Reproduce the text from each of the rows below line for line, without changing anything, and leave the pictures out.

===

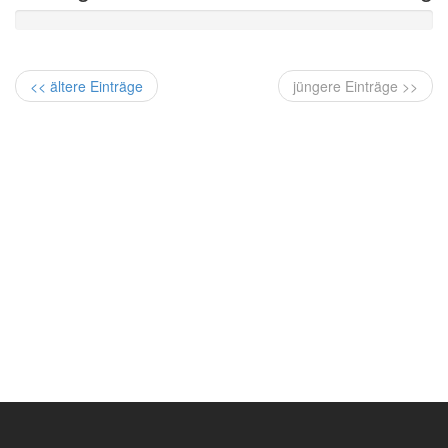
<< ältere Einträge
jüngere Einträge >>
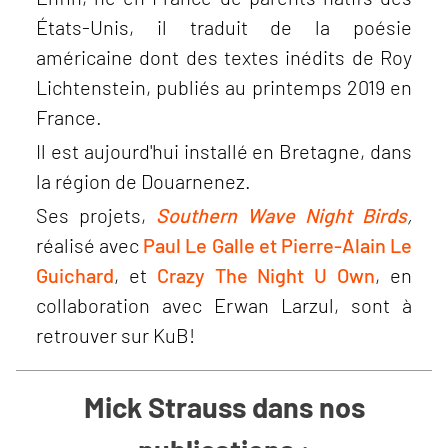
États-Unis, il traduit de la poésie
américaine dont des textes inédits de Roy
Lichtenstein, publiés au printemps 2019 en
France.
Il est aujourd'hui installé en Bretagne, dans
la région de Douarnenez.
Ses projets,
Southern Wave Night Birds
,
réalisé avec
Paul Le Galle et Pierre-Alain Le
Guichard
, et
Crazy The Night U Own
, en
collaboration avec Erwan Larzul, sont à
retrouver sur KuB!
Mick Strauss dans nos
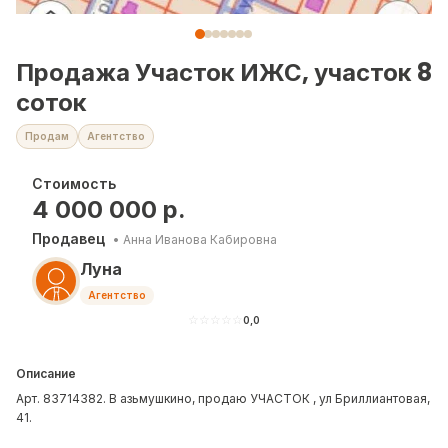
Продажа Участок ИЖС, участок 8
соток
Продам
Агентство
Стоимость
4 000 000
р.
Продавец
•
Анна Иванова Кабировна
Луна
Агентство
☆
☆
☆
☆
☆
0,0
Описание
Арт. 83714382. В азьмушкино, продаю УЧАСТОК , ул Бриллиантовая,
41.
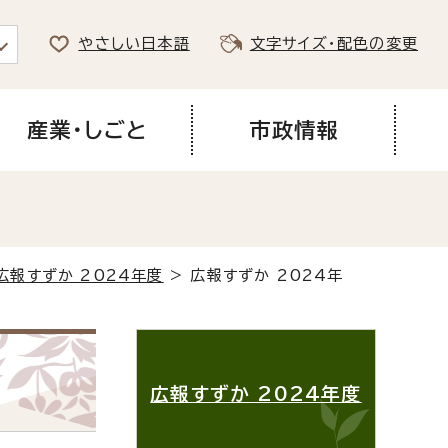
やさしい日本語
文字サイズ・配色の変更
産業・しごと
市政情報
広報すずか 2024年度
> 広報すずか 2024年
広報すずか 2024年度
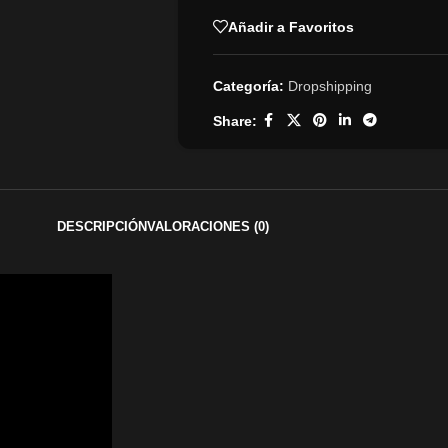
Añadir a Favoritos
Categoría:
Dropshipping
Share:
DESCRIPCIÓN
VALORACIONES (0)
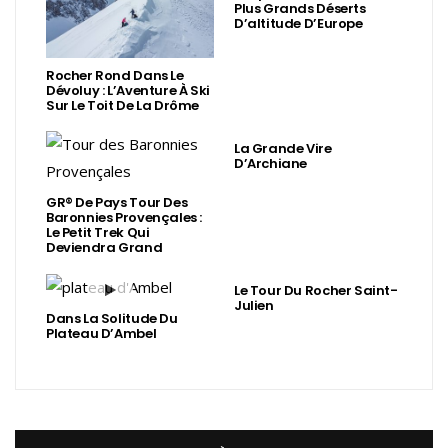
Plus Grands Déserts
D’altitude D’Europe
Rocher Rond Dans Le
Dévoluy : L’Aventure À Ski
Sur Le Toit De La Drôme
La Grande Vire
D’Archiane
GR® De Pays Tour Des
Baronnies Provençales :
Le Petit Trek Qui
Deviendra Grand
Le Tour Du Rocher Saint-
Julien
Dans La Solitude Du
Plateau D’Ambel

===

- Reply to the task -
<< ältere Einträge
jüngere Einträge >>
États-Unis, il traduit de la poésie
américaine dont des textes inédits de Roy
Lichtenstein, publiés au printemps 2019 en
France.
Il est aujourd'hui installé en Bretagne, dans
la région de Douarnenez.
Ses projets,
Southern Wave Night Birds
,
réalisé avec
Paul Le Galle et Pierre-Alain Le
Guichard
, et
Crazy The Night U Own
, en
collaboration avec Erwan Larzul, sont à
retrouver sur KuB!
Mick Strauss dans nos
Продажа Участок ИЖС, участок 8
соток
Продам
Агентство
Стоимость
4 000 000
р.
Продавец
•
Анна Иванова Кабировна
Луна
Агентство
☆
☆
☆
☆
☆
0,0
Описание
Арт. 83714382. В азьмушкино, продаю УЧАСТОК , ул Бриллиантовая,
41.
やさしい日本語
文字サイズ・配色の変更
産業・しごと
市政情報
広報すずか 2024年度
> 広報すずか 2024年
広報すずか 2024年度
Añadir a Favoritos
Categoría:
Dropshipping
Share:
DESCRIPCIÓN
VALORACIONES (0)
Plus Grands Déserts
D’altitude D’Europe
Rocher Rond Dans Le
Dévoluy : L’Aventure À Ski
Sur Le Toit De La Drôme
La Grande Vire
D’Archiane
GR® De Pays Tour Des
Baronnies Provençales :
Le Petit Trek Qui
Deviendra Grand
Le Tour Du Rocher Saint-
Julien
Dans La Solitude Du
Plateau D’Ambel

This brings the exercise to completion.